On z kolei... Był czuły i delikatny, choć na co dzień tego nie okazywał. Poruszając powoli miednicą składał delikatne, wręcz niemal boskie pocałunki na obojczykach, kąsał nieco boleśnie, ale za to nieziemsko przyjemnie szyję i szeptał słowa, o które nigdy w życiu by go nie podejrzewała. Rękę położył na prawej piersi, ugniatając ją lekko i drażniąc sutek. Usta błądziły po całym ciele, coraz częściej zatrzymując się na dekolcie.
Zwiększył szybkość swoich ruchów, wchodząc i wychodząc z niej coraz szybciej. Sprawiał jej tym niewyobrażalną przyjemność i doznania. Asami nigdy nie podejrzewałaby, że w tym cichym, małomównym chłopaku drzemie tyle siły.
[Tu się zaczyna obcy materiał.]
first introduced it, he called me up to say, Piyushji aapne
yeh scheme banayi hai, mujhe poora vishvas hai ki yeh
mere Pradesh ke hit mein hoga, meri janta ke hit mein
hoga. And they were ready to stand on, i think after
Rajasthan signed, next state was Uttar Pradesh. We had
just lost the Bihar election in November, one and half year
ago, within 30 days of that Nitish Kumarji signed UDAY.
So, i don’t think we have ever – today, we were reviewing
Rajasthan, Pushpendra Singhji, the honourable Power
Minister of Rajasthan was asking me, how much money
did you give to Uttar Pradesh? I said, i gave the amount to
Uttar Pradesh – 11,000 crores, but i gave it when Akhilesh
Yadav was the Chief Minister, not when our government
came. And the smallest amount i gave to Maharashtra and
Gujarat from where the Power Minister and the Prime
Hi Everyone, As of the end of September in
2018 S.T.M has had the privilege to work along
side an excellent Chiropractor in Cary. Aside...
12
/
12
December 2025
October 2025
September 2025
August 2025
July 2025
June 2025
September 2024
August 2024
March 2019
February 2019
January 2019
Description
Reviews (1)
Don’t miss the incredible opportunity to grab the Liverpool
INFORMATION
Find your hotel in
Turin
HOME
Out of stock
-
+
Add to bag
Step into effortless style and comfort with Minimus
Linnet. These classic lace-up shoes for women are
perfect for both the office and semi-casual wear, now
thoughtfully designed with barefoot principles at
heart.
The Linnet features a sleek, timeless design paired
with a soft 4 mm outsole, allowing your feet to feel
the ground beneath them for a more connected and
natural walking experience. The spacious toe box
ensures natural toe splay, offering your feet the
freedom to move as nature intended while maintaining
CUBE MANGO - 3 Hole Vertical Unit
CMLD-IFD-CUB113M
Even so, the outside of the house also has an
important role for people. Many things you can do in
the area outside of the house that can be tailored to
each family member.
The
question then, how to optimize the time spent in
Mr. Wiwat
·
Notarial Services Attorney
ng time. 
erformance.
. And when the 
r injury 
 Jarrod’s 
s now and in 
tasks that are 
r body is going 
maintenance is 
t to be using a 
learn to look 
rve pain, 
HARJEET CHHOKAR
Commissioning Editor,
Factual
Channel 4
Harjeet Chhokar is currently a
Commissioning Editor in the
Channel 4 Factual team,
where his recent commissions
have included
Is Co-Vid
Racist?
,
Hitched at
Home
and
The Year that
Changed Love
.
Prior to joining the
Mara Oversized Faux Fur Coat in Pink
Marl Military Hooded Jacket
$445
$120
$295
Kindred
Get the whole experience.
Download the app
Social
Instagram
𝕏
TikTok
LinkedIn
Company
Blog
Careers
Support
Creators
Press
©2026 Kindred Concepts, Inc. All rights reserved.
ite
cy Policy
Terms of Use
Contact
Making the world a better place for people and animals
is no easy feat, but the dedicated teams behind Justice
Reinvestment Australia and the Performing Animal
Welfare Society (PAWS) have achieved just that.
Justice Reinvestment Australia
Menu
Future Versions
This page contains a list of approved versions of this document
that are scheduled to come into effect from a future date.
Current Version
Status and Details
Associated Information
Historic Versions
Sasuke z kolei, nadal błądząc rękoma i ustami po ciele ukochanej czuł powoli, że kończy mu się czas. Postarał się jednak i wykrzesał z siebie ostatki sił sprawiając, że jego dziewczyna zaczęła się wić pod nim jak oszalała, wykrzykując jego imię i jękając z rozkoszy.
Sam krótko po tym wystrzelił do gumki, którą za wczasu założył.
Złączył ich usta w pocałunku i spojrzał wprost w jej piękne, cudowne oczy.
– Kocham cię, wiesz? – zapytał.
– Wiem, ja ciebie też – odpowiedziała mu, po czym znów pocałowała i przyciągnęła jeszcze bardziej do siebie.